Certo, non è pensabile che un semplice scioglimento per infiltrazioni mafiose possa fermare “Zu Vittò”: tanto che al giro successivo, con la giusta faccia di tolla, il Nostro si candida a sindaco di Cefalù. Il Tribunale di Marsala lo stoppa, dichiarandolo “incandidabile” ai sensi dell’art. 143 del TUEL. Ma Sgarbi è evidentemente convinto di essere legibus solutus: dichiara che la sentenza è «tecnicamente insignificante» perché non definitiva, ricorre in Appello e quindi in Cassazione. L’esclusione verrà confermata, ma siccome siamo in Italia “Zu Vittò”  farà in tempo a correre comunque alle elezioni, classificandosi (per fortuna) terzo e risparmiandoci altre grandi imprese.


Una tipica espressione di Vittorio Sgarbi... (davidemaggio.it)
Grandi imprese che è invece lecito attenderci oggi, da assessore nella giunta Nelluzzu. A rigore, uno studioso della sua qualità ai Beni culturali – al di là dei tanti “inciampi” in carriera, come le monografie scopiazzate da altri critici – in un posto come la Sicilia, che ha un patrimonio archeologico, artistico e monumentale praticamente senza eguali nel mondo, potrebbe essere davvero una svolta. Ma finora si è segnalato solo per il prelievo (praticamente) forzoso della tavoletta della Madonna con bambino benedicente dal Museo regionale di Messina, che non potrà esporla durante le feste perché Sgarbi è il curatore della mostra “Tesori nascosti” che sarà al Castello Ursino di Catania fino a maggio.

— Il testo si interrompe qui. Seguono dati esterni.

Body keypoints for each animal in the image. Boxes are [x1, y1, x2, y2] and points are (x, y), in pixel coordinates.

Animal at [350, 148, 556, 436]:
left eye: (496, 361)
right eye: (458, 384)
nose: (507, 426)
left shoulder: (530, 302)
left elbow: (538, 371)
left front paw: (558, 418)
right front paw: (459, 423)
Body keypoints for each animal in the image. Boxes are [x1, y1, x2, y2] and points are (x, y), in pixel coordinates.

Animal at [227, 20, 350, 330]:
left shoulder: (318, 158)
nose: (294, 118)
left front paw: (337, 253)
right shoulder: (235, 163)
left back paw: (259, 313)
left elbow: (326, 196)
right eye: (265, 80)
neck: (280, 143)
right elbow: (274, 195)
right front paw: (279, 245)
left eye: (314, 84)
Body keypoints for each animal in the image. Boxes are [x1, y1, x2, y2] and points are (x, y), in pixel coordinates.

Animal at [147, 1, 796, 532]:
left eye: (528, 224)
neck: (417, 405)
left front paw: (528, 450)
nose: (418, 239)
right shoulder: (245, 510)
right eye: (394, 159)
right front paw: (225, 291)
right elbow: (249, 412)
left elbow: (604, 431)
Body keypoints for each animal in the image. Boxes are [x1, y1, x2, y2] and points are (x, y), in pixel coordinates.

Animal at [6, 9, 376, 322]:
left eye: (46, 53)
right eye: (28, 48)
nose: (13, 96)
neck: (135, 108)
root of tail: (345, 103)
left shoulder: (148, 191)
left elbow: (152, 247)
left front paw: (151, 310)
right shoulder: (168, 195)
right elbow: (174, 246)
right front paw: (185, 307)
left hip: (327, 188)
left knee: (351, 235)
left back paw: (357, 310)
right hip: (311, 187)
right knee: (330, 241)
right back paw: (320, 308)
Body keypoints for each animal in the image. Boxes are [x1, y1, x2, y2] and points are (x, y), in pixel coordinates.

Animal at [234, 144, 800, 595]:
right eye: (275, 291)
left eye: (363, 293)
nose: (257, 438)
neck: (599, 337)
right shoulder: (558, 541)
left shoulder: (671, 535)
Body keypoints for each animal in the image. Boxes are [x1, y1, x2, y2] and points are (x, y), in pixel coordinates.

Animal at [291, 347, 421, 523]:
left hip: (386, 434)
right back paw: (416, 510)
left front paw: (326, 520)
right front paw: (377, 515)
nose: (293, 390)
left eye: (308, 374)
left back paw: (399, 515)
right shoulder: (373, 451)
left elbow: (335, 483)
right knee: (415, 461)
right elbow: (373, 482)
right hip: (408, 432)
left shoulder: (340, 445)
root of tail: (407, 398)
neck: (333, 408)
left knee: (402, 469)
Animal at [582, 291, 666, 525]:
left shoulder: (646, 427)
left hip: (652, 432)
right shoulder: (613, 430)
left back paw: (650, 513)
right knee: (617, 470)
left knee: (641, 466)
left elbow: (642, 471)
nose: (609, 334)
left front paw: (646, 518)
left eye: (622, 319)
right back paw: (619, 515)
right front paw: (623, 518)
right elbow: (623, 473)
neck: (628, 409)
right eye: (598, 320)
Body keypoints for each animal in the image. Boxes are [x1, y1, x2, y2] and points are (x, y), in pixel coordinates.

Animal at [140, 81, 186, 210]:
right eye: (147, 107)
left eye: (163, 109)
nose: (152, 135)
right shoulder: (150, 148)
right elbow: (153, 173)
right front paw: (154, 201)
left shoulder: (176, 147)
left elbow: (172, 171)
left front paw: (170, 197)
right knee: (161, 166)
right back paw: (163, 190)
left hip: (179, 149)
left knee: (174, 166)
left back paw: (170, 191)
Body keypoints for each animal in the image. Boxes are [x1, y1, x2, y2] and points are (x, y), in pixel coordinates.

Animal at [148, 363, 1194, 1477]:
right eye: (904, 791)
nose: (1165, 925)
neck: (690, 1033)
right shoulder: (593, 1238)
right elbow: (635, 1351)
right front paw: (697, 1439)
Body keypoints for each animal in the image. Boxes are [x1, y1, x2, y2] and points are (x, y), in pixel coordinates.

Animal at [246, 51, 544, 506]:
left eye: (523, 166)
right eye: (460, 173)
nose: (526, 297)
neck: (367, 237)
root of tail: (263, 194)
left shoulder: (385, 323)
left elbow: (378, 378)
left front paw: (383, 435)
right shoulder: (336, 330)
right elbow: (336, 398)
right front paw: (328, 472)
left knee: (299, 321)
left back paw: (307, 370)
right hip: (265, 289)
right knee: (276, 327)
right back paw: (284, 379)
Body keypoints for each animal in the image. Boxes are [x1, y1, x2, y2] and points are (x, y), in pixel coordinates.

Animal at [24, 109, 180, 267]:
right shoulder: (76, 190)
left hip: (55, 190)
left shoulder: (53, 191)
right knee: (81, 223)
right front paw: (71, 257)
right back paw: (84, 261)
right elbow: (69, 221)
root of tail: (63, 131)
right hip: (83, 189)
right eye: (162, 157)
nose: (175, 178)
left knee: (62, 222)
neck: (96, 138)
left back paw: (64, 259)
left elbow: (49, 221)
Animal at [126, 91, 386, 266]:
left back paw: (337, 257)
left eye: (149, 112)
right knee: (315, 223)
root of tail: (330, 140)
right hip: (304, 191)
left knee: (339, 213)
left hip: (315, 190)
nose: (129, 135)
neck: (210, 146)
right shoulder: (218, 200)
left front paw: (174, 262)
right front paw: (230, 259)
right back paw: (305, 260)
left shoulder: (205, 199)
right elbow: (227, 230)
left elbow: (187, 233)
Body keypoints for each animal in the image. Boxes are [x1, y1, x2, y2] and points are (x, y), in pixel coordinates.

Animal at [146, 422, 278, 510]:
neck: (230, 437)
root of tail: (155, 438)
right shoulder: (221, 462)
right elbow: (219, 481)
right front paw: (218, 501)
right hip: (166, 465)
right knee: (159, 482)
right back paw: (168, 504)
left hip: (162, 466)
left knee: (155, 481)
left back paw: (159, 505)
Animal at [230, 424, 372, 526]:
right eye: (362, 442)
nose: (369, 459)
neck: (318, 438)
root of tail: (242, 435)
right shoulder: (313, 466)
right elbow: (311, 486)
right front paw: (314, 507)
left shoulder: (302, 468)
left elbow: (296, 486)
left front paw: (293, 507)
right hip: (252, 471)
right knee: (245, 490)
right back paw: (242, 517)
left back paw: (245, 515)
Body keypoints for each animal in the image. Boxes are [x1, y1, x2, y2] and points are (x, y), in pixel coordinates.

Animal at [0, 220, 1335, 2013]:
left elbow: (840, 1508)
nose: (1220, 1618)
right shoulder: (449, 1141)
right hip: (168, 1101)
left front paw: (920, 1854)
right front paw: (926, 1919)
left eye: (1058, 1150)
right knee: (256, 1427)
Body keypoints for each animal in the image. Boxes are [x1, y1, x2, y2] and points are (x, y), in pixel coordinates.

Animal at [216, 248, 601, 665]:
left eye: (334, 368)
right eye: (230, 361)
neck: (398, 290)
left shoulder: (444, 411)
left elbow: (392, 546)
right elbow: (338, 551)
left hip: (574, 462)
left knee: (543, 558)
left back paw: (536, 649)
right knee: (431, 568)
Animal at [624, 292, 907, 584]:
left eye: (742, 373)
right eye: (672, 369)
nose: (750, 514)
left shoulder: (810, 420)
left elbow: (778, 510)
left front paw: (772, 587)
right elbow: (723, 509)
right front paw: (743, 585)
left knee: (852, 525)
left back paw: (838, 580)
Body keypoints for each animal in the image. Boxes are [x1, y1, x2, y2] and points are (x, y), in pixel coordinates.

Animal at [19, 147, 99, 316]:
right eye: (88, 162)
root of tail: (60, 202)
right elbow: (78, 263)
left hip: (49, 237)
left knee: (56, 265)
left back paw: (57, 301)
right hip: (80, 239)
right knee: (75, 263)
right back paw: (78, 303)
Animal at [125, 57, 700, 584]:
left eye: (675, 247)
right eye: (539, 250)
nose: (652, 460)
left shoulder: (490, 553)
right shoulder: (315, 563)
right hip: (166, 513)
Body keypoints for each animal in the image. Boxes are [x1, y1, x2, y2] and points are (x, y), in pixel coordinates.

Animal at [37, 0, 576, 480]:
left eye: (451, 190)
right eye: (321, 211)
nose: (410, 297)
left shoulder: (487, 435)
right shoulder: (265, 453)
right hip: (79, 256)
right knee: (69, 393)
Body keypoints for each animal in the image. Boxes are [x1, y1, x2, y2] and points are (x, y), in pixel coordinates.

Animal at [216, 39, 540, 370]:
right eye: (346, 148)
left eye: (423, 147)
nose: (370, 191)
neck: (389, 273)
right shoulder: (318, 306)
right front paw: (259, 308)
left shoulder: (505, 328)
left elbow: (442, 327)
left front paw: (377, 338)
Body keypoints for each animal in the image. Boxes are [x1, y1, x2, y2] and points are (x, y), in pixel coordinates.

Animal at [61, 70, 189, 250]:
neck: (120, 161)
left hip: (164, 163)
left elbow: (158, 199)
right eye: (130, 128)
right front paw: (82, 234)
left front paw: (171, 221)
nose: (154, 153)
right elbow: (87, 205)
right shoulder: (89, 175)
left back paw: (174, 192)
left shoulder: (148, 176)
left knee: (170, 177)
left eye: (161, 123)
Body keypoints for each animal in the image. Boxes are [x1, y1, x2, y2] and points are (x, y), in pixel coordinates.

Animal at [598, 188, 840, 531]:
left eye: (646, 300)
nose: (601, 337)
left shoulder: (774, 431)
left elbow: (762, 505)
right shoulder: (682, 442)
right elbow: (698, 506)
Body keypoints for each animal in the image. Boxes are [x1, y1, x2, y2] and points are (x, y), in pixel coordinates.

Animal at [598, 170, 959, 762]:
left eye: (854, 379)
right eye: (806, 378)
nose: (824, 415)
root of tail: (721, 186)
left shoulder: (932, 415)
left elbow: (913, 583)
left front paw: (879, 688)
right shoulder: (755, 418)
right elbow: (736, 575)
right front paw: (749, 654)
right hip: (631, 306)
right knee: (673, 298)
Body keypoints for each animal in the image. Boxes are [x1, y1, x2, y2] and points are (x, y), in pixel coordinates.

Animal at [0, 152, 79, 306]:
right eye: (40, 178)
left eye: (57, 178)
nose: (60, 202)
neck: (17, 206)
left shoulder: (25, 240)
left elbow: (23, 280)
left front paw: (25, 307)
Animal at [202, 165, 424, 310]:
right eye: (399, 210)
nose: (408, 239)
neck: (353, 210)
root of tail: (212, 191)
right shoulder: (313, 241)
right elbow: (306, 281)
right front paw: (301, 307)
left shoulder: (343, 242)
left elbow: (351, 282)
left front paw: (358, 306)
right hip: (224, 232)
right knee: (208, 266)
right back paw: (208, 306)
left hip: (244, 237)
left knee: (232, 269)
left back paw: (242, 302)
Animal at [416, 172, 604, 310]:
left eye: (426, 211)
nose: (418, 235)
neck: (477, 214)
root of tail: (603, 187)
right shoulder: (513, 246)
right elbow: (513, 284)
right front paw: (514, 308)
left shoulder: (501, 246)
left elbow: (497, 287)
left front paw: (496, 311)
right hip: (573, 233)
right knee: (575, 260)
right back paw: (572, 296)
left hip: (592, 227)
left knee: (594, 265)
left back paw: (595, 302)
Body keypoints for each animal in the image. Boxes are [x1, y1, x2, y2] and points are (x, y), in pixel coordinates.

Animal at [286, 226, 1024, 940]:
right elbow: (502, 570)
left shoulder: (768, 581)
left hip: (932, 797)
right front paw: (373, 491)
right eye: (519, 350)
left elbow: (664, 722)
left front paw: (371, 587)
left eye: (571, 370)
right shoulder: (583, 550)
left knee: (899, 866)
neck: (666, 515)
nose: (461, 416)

Un bel modo per promuovere e valorizzare la recente apertura del nuovo Museo... Ma d’altra parte – ha spiegato ­– «La caccia ai quadri non ha regole, non ha obiettivi, non ha approdi, è imprevedibile». E se lo dice lui, che fu accusato dal suo maestro Vittorio Zeri di aver truffato un’anziana contessa trevigiana facendosi consegnare per 25 milioni di lire (pagandone solo 8) una Cena di Emmaus del pittore Giovanni Agostino da Lodi dopo averla convinta che il quadro era in condizioni tali da rendere il restauro difficile e molto costoso, c’è da crederci.